Hall & Oates Appreciation Day: “She’s Gone”

Remembering a time when entertainment was entertaining.

To celebrate Hall & Oates’ election to the Rock and Roll Hall of Fame, Philly Mag writers are sharing their memories and thoughts about the Philly duo.



I turned 18 in 1991, right before Nevermind was released and let me know that, as an adult, the value of music couldn’t be reduced to anything so petty as its ability to produce pleasure in the listener. Not coincidentally, this is about when Hall & Oates, who had dominated so much of the previous decade, seemed to get stashed in a drawer of Embarrassing ’80s things we thought maybe we’d like to forget.

We couldn’t forget. These guys were blue-eyed soulmeisters, sure, but more than that, they were entertainers.
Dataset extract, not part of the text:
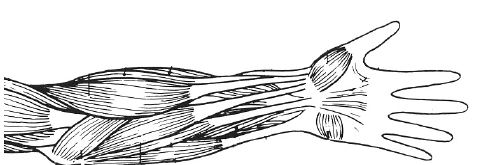
Fig. 1 Muscle structures of the forearm and hand of humans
Watch the video above. It’s from before they found their (ahem) charisma as video arteests, yet they’re compellingly watchable in this. Darryl Hall is the most beautiful blonde of 1976. John Oates … is dressed like a professional wrestler-slash-magician? They’re literally paying the devil to replace her? Awesome. Turns out they were ahead of the literal video movement by 30 years. And, oh yeah, the song is endlessly singable. Hall & Oates never really went away. They just had to wait awhile for us to get over ourselves.